▶ ZADANIE DO WYKONANIA 1
Czy możesz powtórzyć bez zmian wiersze z listy zamieszczonej niżej, od wiersza z „scientific name: Oreogrammitis flavovirens” do wiersza z „family: Juncaginaceae”, łącznie z oboma tymi wierszami?

▶ FRAGMENT

———

Świat

Zabójstwo kandydata na prezydenta Ekwadoru. Tam neoliberalizm służy kartelom narkotykowym

Kandydat na prezydenta opowiada w mediach o pogróżkach, które dostawał od szefa kartelu narkotykowego. Zaraz potem dostaje trzy kulki w głowę. Martwe ciała na ulicach, krwawe rzezie i wystawne kolacje w więzieniach. To nie sceny z serialu „Narcos”. To Ekwador anno domini 2023.

Fernando Villavicencio jest trzecim politykiem zastrzelonym podczas trwającej w Ekwadorze kampanii wyborczej. Określał się jako kandydat centrolewicowy, był jednak bardzo blisko z obecnym prezydentem, konserwatywnym biznesmenem Guillermo Lasso. Jako dziennikarz tropił korupcję, walka z nią była również głównym tematem jego kampanii. W sondażach plasował się między czwartym a piątym miejscem, daleko za prowadzącą Luisą González z lewicowego ruchu Rewolucji Obywatelskiej byłego prezydenta Rafaela Correa.

———

▶ ZADANIE DO WYKONANIA 2
Czy możesz dopisać dalszy ciąg artykułu o zabójstwie kandydata na prezydenta Ekwadoru, zaczynając zaraz po jego ostatnim zdaniu?

[Wpisy z kolekcji]
———

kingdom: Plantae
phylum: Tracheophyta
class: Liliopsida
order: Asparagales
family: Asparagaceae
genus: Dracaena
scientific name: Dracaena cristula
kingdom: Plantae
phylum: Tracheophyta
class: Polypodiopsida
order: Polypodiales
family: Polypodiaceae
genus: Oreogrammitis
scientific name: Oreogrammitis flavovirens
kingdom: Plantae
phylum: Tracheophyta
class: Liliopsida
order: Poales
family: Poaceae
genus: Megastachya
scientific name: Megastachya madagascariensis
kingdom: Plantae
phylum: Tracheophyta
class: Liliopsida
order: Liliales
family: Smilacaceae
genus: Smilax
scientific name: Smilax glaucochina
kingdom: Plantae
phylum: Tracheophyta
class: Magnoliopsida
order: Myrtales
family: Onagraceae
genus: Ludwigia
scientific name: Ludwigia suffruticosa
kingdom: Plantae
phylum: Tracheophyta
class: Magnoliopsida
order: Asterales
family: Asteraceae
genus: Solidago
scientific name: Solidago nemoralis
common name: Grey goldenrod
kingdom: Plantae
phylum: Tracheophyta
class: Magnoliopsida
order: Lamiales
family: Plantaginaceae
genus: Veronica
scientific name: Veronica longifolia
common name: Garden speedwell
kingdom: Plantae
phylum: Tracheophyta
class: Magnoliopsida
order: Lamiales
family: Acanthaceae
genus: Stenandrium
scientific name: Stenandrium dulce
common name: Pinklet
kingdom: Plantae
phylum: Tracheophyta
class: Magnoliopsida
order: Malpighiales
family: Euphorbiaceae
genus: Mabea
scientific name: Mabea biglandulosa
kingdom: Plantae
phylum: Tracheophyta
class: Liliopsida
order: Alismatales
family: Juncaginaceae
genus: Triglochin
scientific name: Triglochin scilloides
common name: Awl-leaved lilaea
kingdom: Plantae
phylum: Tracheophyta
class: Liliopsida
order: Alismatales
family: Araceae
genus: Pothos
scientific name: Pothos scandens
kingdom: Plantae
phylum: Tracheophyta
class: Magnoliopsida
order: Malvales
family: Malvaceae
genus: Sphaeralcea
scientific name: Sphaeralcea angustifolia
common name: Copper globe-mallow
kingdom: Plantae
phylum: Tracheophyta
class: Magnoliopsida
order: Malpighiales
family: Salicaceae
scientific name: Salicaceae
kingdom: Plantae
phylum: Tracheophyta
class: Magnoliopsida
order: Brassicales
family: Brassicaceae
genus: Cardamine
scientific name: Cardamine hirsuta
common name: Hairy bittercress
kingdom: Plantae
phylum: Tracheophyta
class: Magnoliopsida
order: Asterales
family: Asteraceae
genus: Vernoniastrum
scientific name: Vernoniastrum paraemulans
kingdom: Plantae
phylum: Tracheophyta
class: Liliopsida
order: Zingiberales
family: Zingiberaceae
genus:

———

▶ ODPOWIEDŹ PISEMNA 1
scientific name: Oreogrammitis flavovirens
kingdom: Plantae
phylum: Tracheophyta
class: Liliopsida
order: Poales
family: Poaceae
genus: Megastachya
scientific name: Megastachya madagascariensis
kingdom: Plantae
phylum: Tracheophyta
class: Liliopsida
order: Liliales
family: Smilacaceae
genus: Smilax
scientific name: Smilax glaucochina
kingdom: Plantae
phylum: Tracheophyta
class: Magnoliopsida
order: Myrtales
family: Onagraceae
genus: Ludwigia
scientific name: Ludwigia suffruticosa
kingdom: Plantae
phylum: Tracheophyta
class: Magnoliopsida
order: Asterales
family: Asteraceae
genus: Solidago
scientific name: Solidago nemoralis
common name: Grey goldenrod
kingdom: Plantae
phylum: Tracheophyta
class: Magnoliopsida
order: Lamiales
family: Plantaginaceae
genus: Veronica
scientific name: Veronica longifolia
common name: Garden speedwell
kingdom: Plantae
phylum: Tracheophyta
class: Magnoliopsida
order: Lamiales
family: Acanthaceae
genus: Stenandrium
scientific name: Stenandrium dulce
common name: Pinklet
kingdom: Plantae
phylum: Tracheophyta
class: Magnoliopsida
order: Malpighiales
family: Euphorbiaceae
genus: Mabea
scientific name: Mabea biglandulosa
kingdom: Plantae
phylum: Tracheophyta
class: Liliopsida
order: Alismatales
family: Juncaginaceae

▶ ODPOWIEDŹ PISEMNA 2
Zaledwie kilka godzin przed zamachem Villavicencio opowiadał w telewizji o pogróżkach, które dostał od kartelu narkotykowego i mafijnego bossa o pseudonimie Fito. Ten ponoć ostrzegał go, że jeśli nie przestanie wspominać o nim publicznie, zginie.

Fernando Villavicencio w 2022 r. Fot. Joselito Bolaños/Asamblea Nacional

W ubiegłą środę wieczorem, wychodząc ze spotkania z wyborcami, Villavicencio został zastrzelony przez obywatela Kolumbii. Zamachowiec zginął na miejscu, podczas strzelaniny z policją. W piątek władze ogłosiły, że aresztowano sześciu Kolumbijczyków podejrzanych o uczestnictwo w zamachu. Data wyborów pozostaje niezmieniona. Odbędą się 20 sierpnia, podczas ogłoszonego przez władze stanu wyjątkowego, który ogranicza wolność zgromadzeń i daje służbom specjalnym większą możliwość inwigilacji.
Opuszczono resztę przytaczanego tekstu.